O momento no qual esta operação aparece mais bem exposta (e que, isolado, é uma das grandes seqüências exibidas na Mostra de Tiradentes até agora) é o longo plano que mostra Danilo Carvalho, o técnico de som do filme, armado de um gravador e um microfone enorme, registrando o ambiente da cidade a partir de uma passarela de rua. Há uma coincidência entre a movimentação física do técnico, que aponta o microfone para diversos pontos do ambiente, e aquilo que ouvimos na banda sonora do filme. Um grupo de pessoas vem atravessando a passarela e, ainda que percebamos que conversam entre si, só ouviremos um resquício desse diálogo uma vez que o técnico, manualmente, desvia o microfone dos carros da rua e aponta-o diretamente para estas pessoas. A interação com a cidade não é passiva, muito pelo contrário: está baseada no contato direto, corpóreo, da equipe com o que a cerca. E então, tendo ficado longos minutos observando aquele jogo de suposta "denúncia" do aparato, Ivo Lopes de Araújo deixará a tela preta e seguirá com o som ambiente ocupando sozinho o espaço do filme. Para onde estará o técnico direcionando seu microfone agora? Em nome daquilo que ouvimos de fato, que outros sons estão sendo deixados de fora por quê não participam do campo de captação do aparelho (e das intenções do realizador)? A tela preta se estende e o filme – tendo nos mostrado literalmente sua produção a fórceps, esforço concentrado, cálculo sobre o acaso – finalmente não nos amarra à apreensão obrigatória de um belo de força centrípeta, que restringe os sentidos, que se fecha no interior da imagem.

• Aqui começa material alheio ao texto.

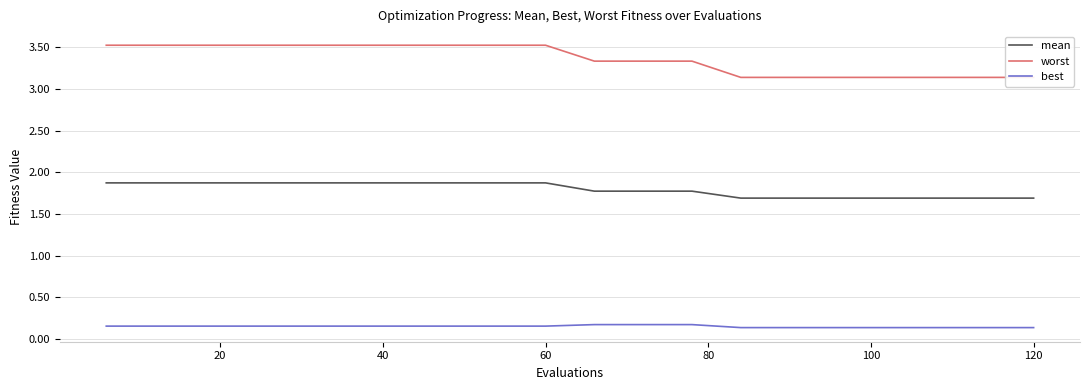

How many lines are shown in the chart?

3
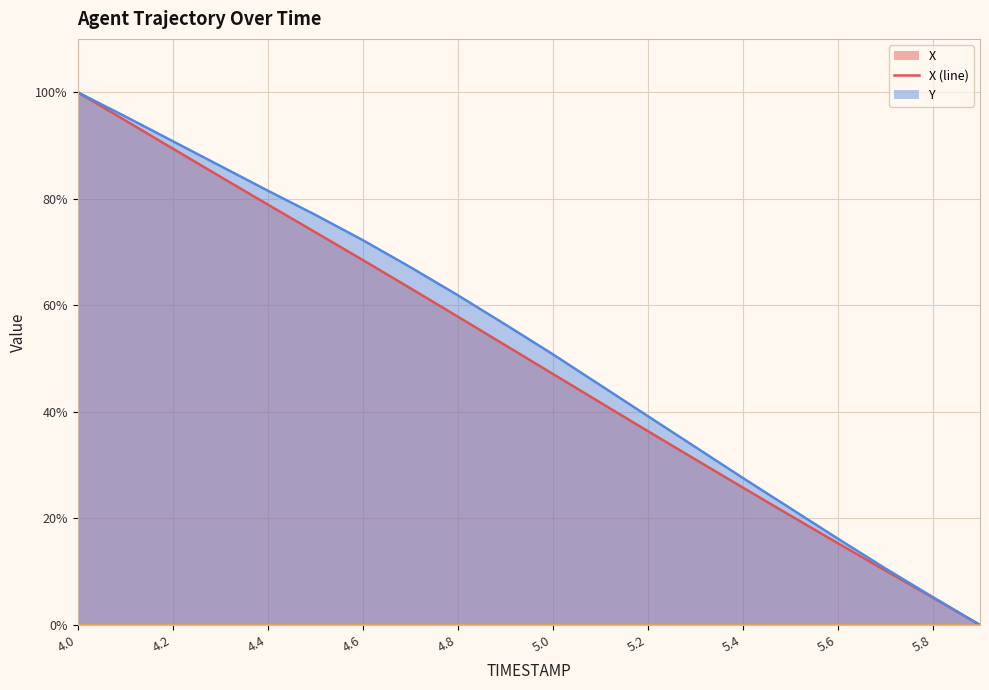

What is the average value of the Y (line) series?

52.0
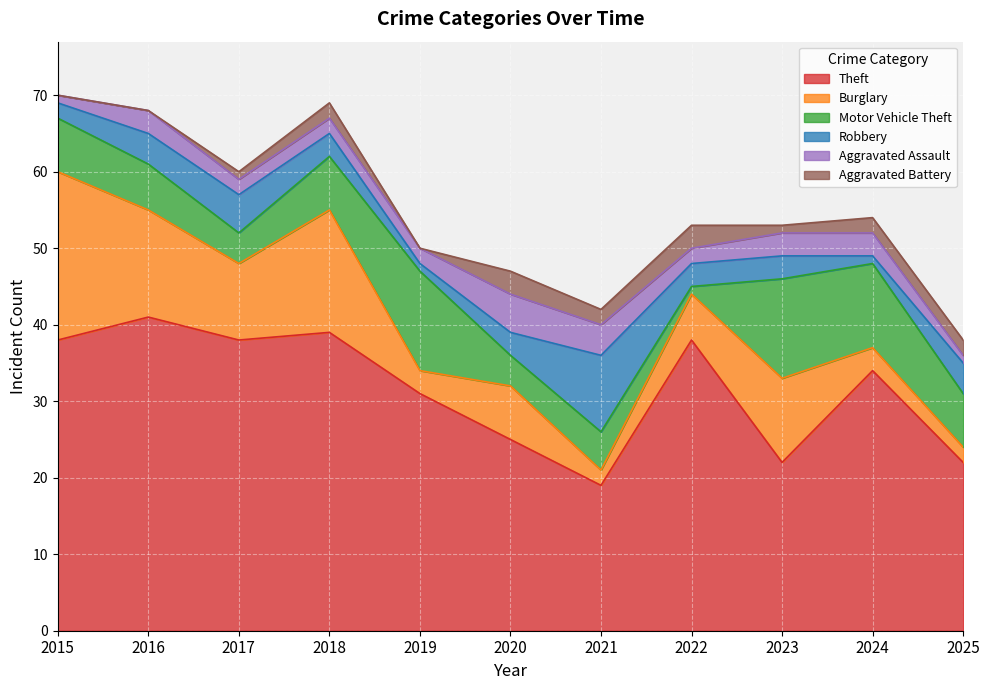

Rank the series at 2023 from lowest to highest value.

Aggravated Battery, Robbery, Aggravated Assault, Burglary, Motor Vehicle Theft, Theft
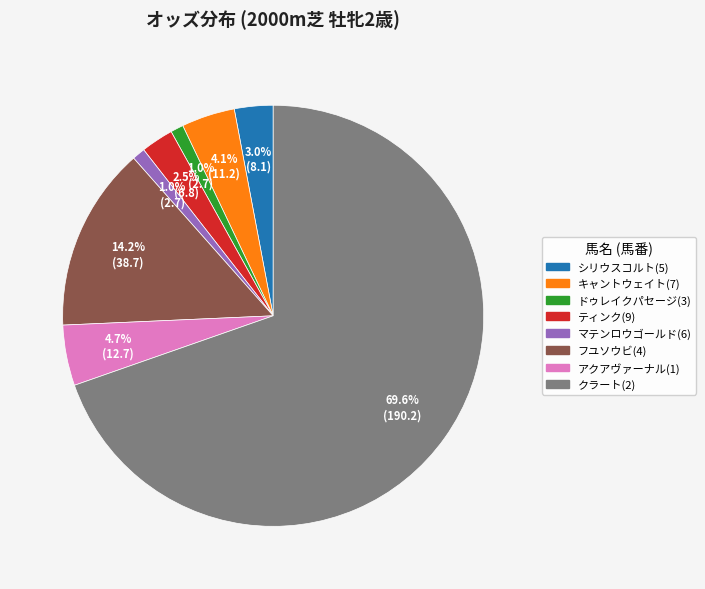

Combined, do キャントウェイト(7) and アクアヴァーナル(1) account for over 50%?

No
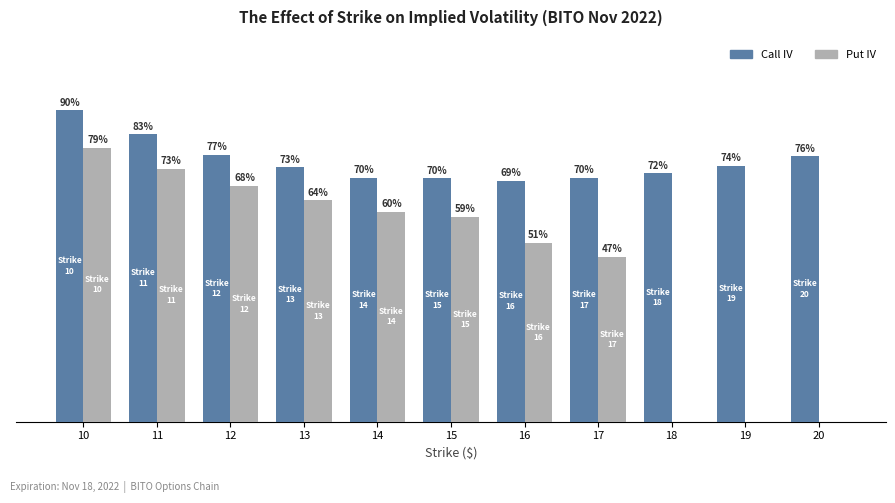

Reading right to left, transcribe all the data shown in this chart.

Call IV: 0.8	0.7	0.7	0.7	0.7	0.7	0.7	0.7	0.8	0.8	0.9
Put IV: 0.0	0.0	0.0	0.5	0.5	0.6	0.6	0.6	0.7	0.7	0.8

Pelo contrário, se há alguma beleza na banalidade (mesmo quando a imagem for suprimida e o que ouvirmos for o mesmo som presente diariamente na vida de qualquer cidade grande), seu princípio só pode ser a expansão da experiência perceptiva. É quando retornaremos à luz, desta vez não mais na rua agitada, mas diante do quebra-mar, e aquilo que imaginávamos como puro barulho do trânsito se transformará alquimicamente no som das ondas na praia. Não são muitos os filmes que conseguem, ainda hoje, devolver ao jogo simples de imagem e som uma categoria de revelação sensorial e são mais raros ainda aqueles que, como Sábado à Noite, parecem verdadeiramente nos meter num buraco negro (ou noturno), de onde se saia com a impressão de que nossa relação com o cinema foi verdadeiramente "re-purificada". E que essa ilusão só dura até o amanhecer.